“ABSTINENCE promotion” policies the United States has funded for more than a decade as part of an effort to slow the spread of HIV in sub-Saharan Africa are largely ineffective, a new evaluation of the programme concludes.
The U.S. has spent more than $1.4 billion since 2004 telling young people in Africa to abstain from sex before marriage and then commit to a single partner.
That funding didn’t influence the number of sex partners people had, the age at which they started having sex, or teen pregnancy rates, according to a study published on Monday in the journal Health Affairs by researchers at the Stanford School of Medicine.
The abstinence policies are a controversial part of former President George W. Bush’s ambitious programme to fight HIV, the virus that causes AIDS, around the globe, and they have continued under President Barack Obama.
The broader effort, known as the President’s Emergency Plan for AIDS Relief, or Pepfar, is widely considered a global health success. It has delivered life-saving HIV medicines to millions of people, largely in poor countries in sub-Saharan Africa, at a cost of more than $50 billion since 2004. The programme “reset the world’s expectations for what can be accomplished with ambitious goals, ample funding, and humanitarian commitment to a public health crisis,” according to a 2013 evaluation by the Institute of Medicine.
From the start, though, Pepfar was subject to certain ideological restrictions. The money couldn’t go to needle exchanges or to organisations that didn’t have policies explicitly opposing prostitution.
Clashing with reality
Of Pepfar’s prevention funding, the law required at least a third to go to programmes focused on abstinence and faithfulness. That restriction was loosened in 2008, but the U.S. has continued to devote tens of millions of dollars a year to such programmes.

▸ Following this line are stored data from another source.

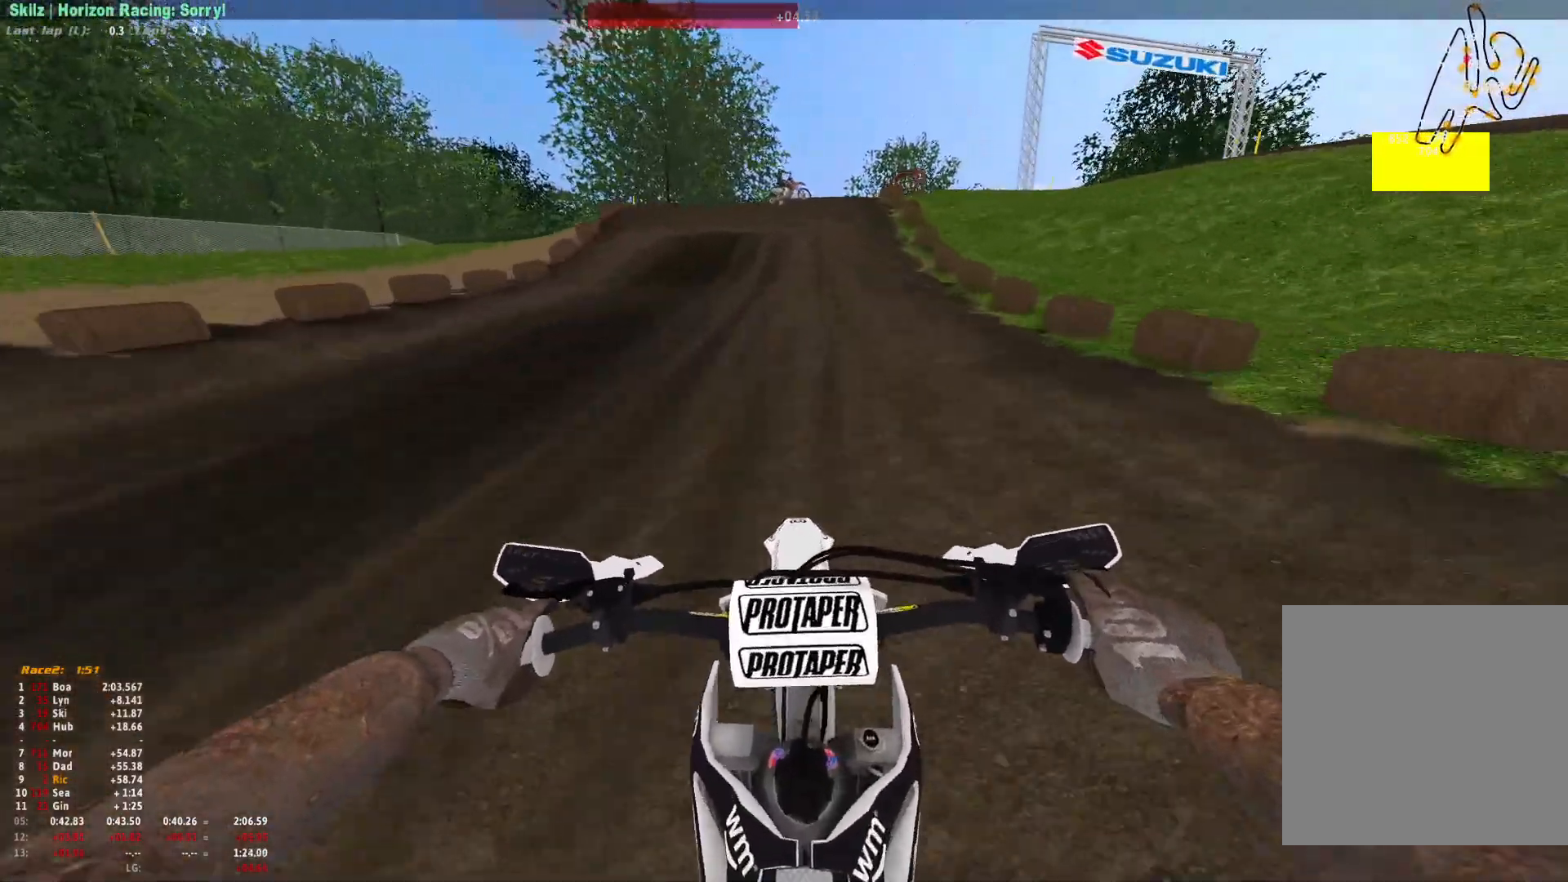
{"buttons": [], "left_stick": "center", "right_stick": "down-right", "events": [[67, "R1", "up"], [67, "left_stick", "up-left"], [200, "right_stick", "down-right"], [267, "left_stick", "center"]]}
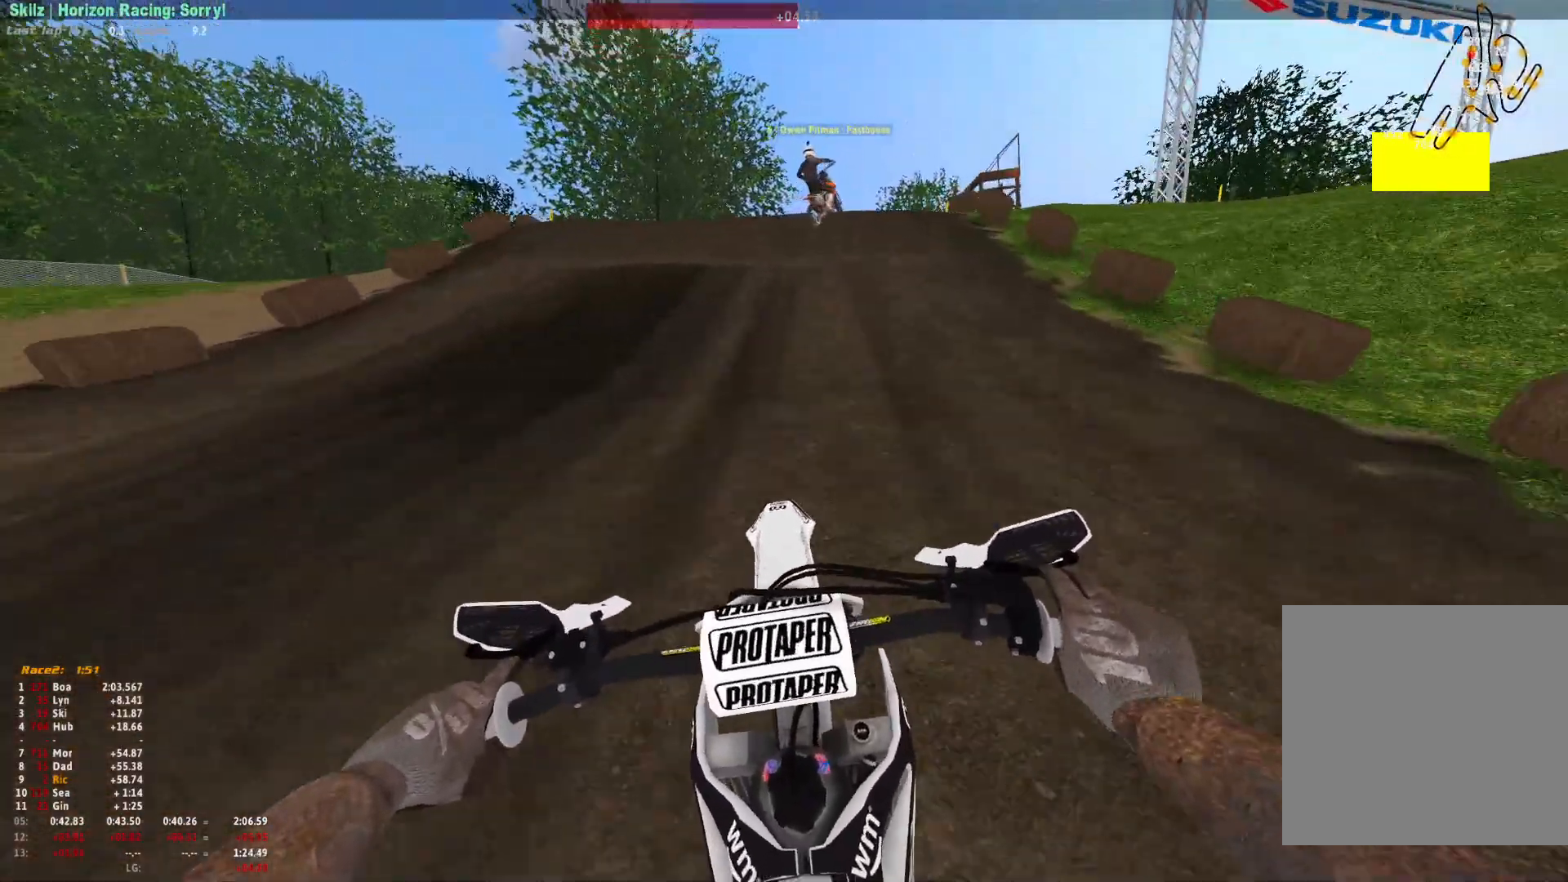
{"buttons": [], "left_stick": "center", "right_stick": "center", "events": [[233, "right_stick", "center"]]}
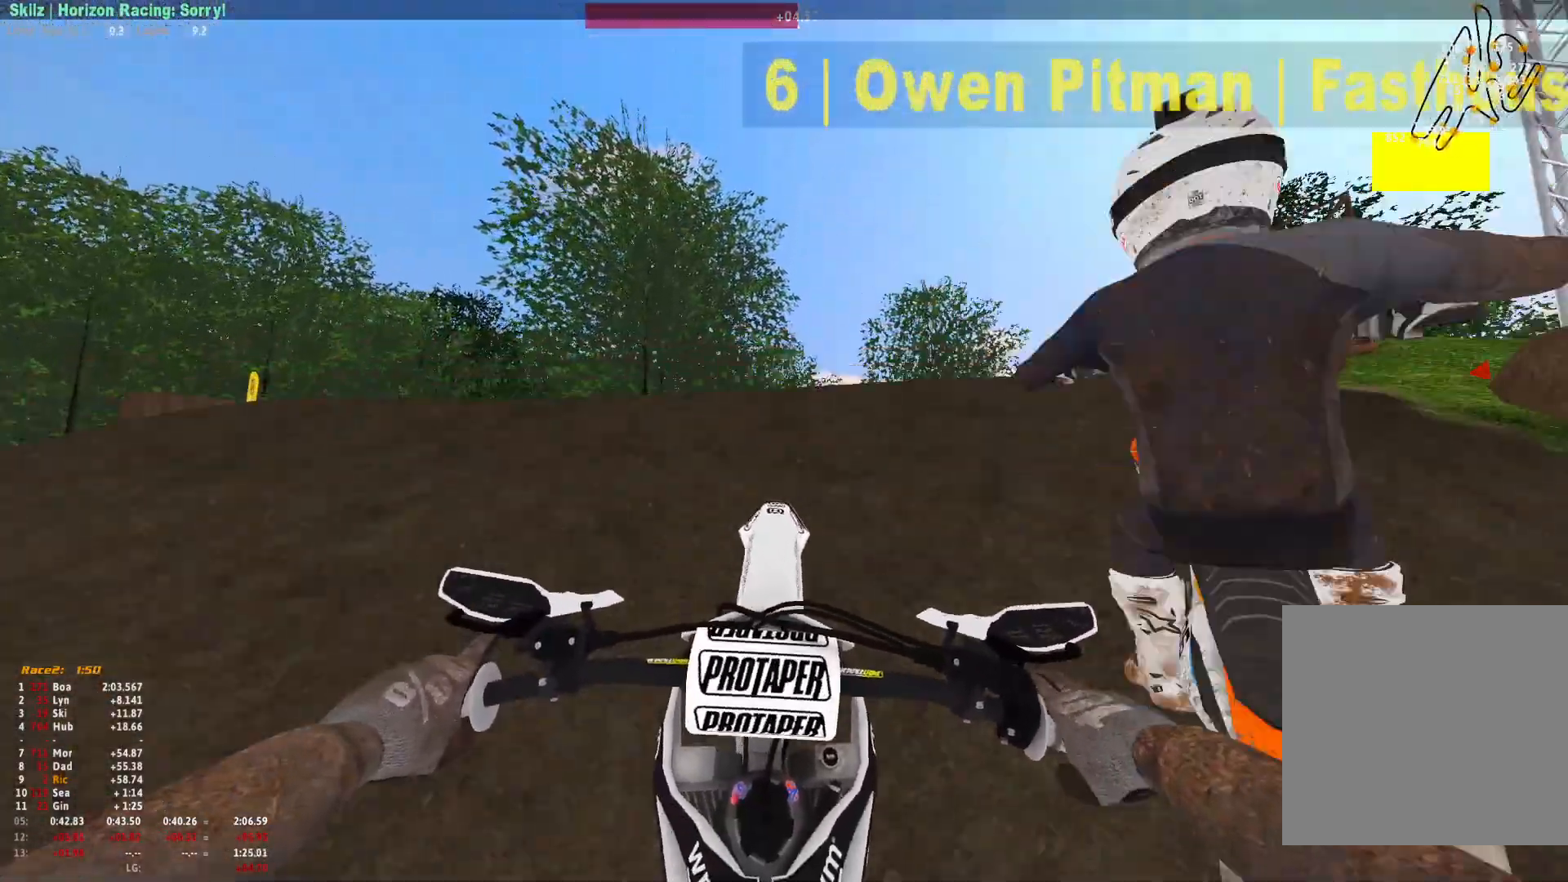
{"buttons": [], "left_stick": "center", "right_stick": "center", "events": [[467, "A", "down"], [500, "A", "up"]]}
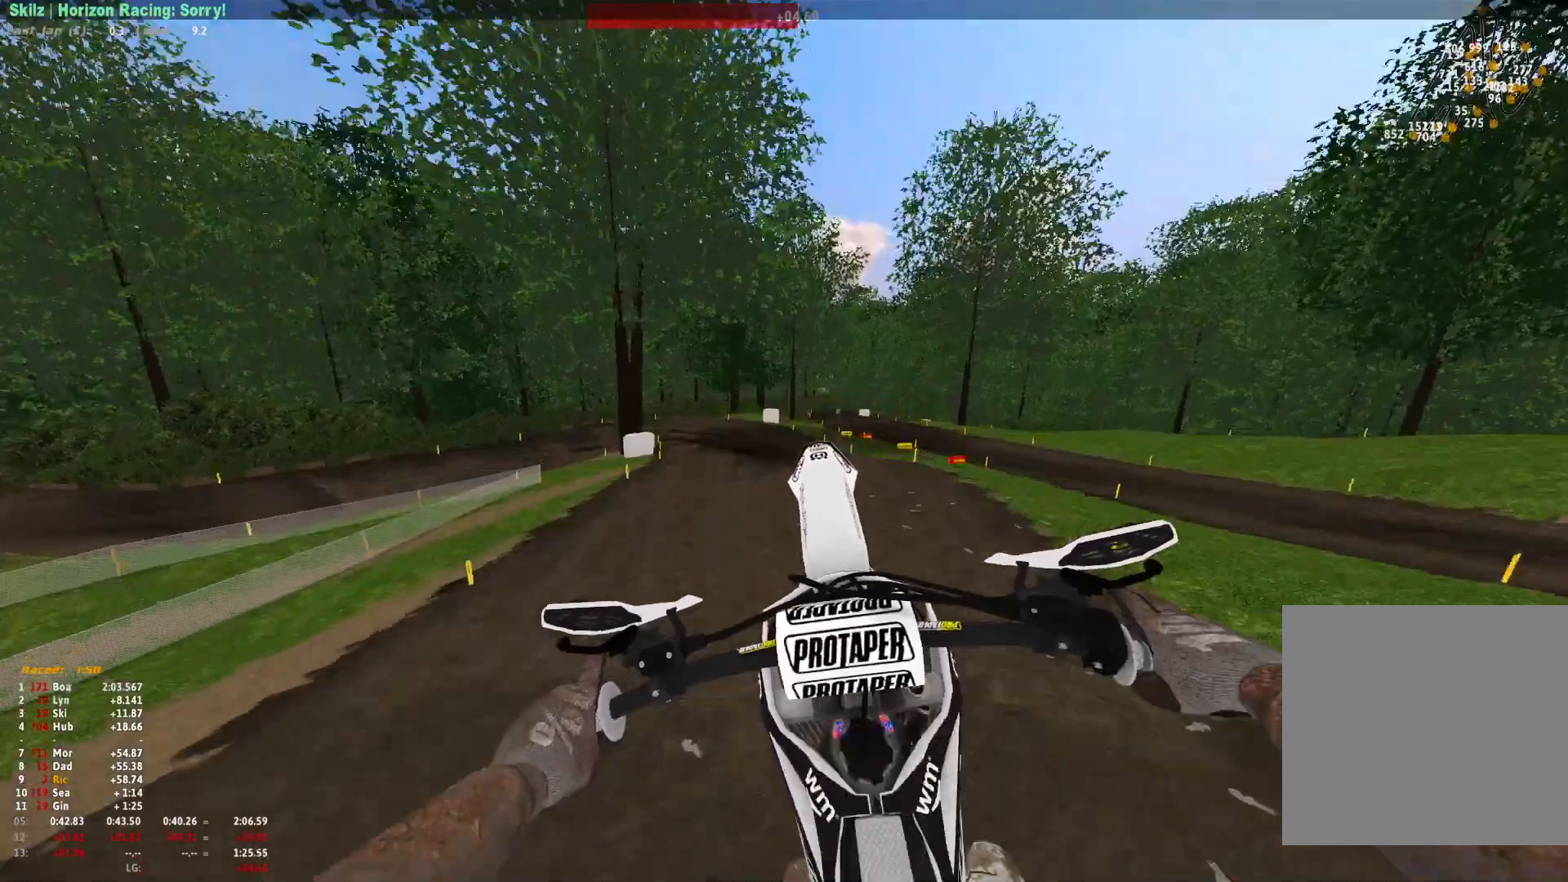
{"buttons": [], "left_stick": "center", "right_stick": "center", "events": []}
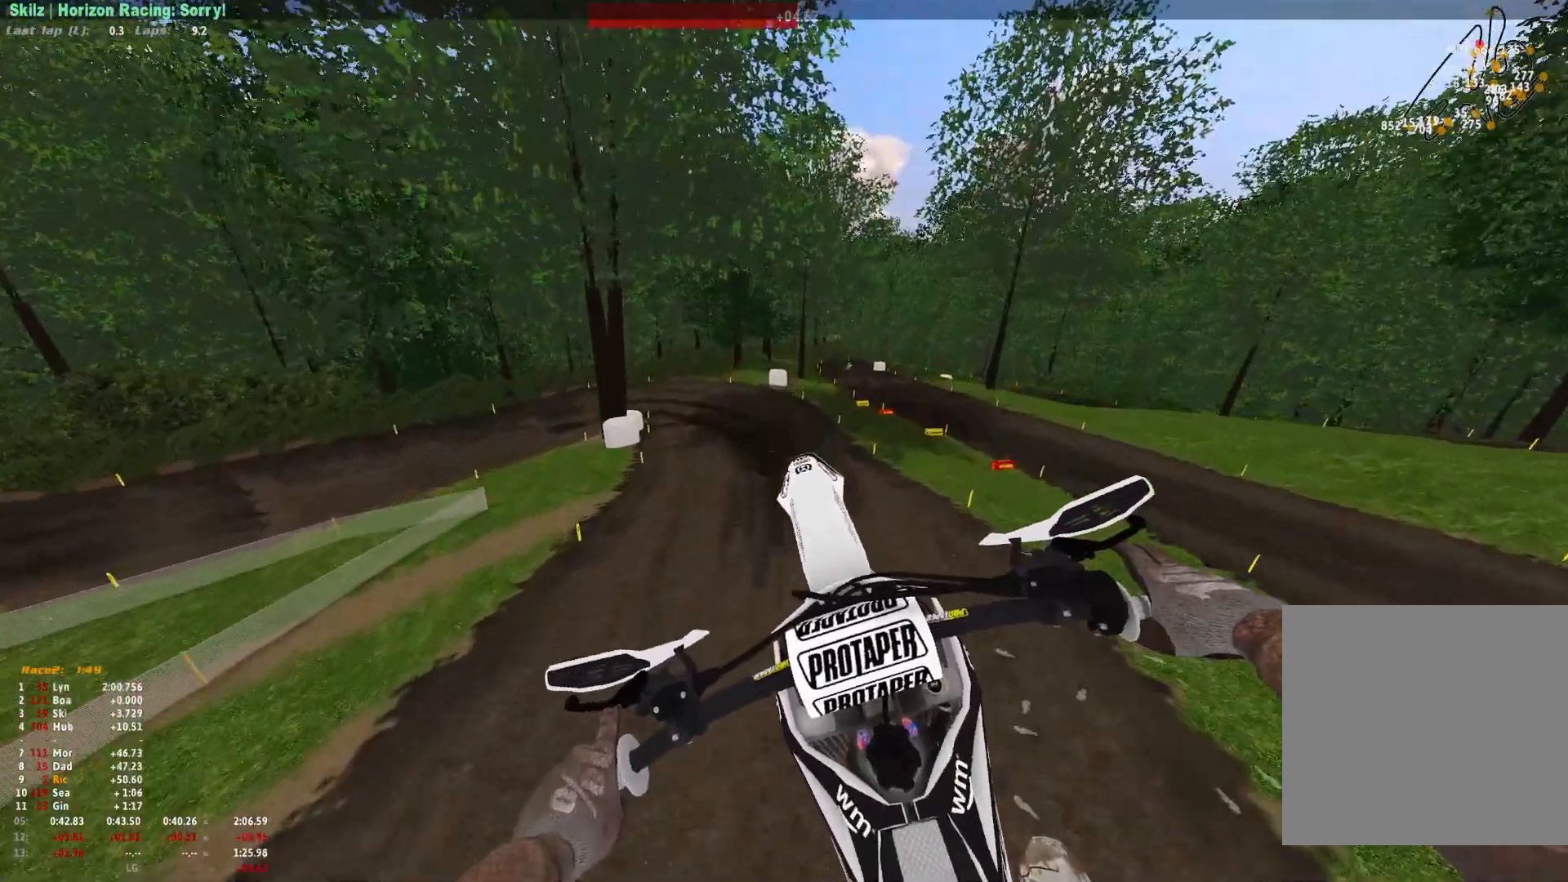
{"buttons": [], "left_stick": "center", "right_stick": "up", "events": [[400, "right_stick", "up"]]}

The policy clashed with the reality of the HIV epidemic on the ground in Africa. For example, the 2013 Institute of Medicine report noted the “inherent mismatch between an abstinence/be faithful approach and programmes for individuals engaged in sex work,” who are an important target for HIV prevention efforts.
The Health Affairs report adds that abstinence promotion may be funded “at the opportunity cost of other, potentially more effective, prevention services,” such as promoting condoms or treatment to prevent HIV-positive mothers from passing the virus on to newborns.
The study has some limits. It didn’t compare individual people who had received abstinence education with those who had not, and researchers may not have been able to control for all the differences between the countries they compared.
A spokeswoman for Pepfar didn’t respond to questions about current funding for abstinence programmes or whether Pepfar plans to continue them. In an e-mailed statement, Pepfar said it has “continually evolved its approach,” based on the latest evidence.
Additional evaluations of abstinence policies have found little evidence that they work. An analysis by researchers from the Centres for Disease Control and Prevention in 2012 that looked at 23 studies on abstinence education, mostly in the U.S., found “inconsistent findings” and couldn’t draw any conclusions as to how effective they were.
The Health Affairs study, funded by the Doris Duke Charitable Foundation and the Centre on the Demography and Economics of Health and Aging at Stanford, provides further evidence along those lines.
Stanford researchers used survey data from more than 477,000 men and women. At the country level, they found no meaningful effect from the promotion of abstinence.
Pepfar has had many successes. It appears that an expensive experiment in promoting abstinence isn’t one of them.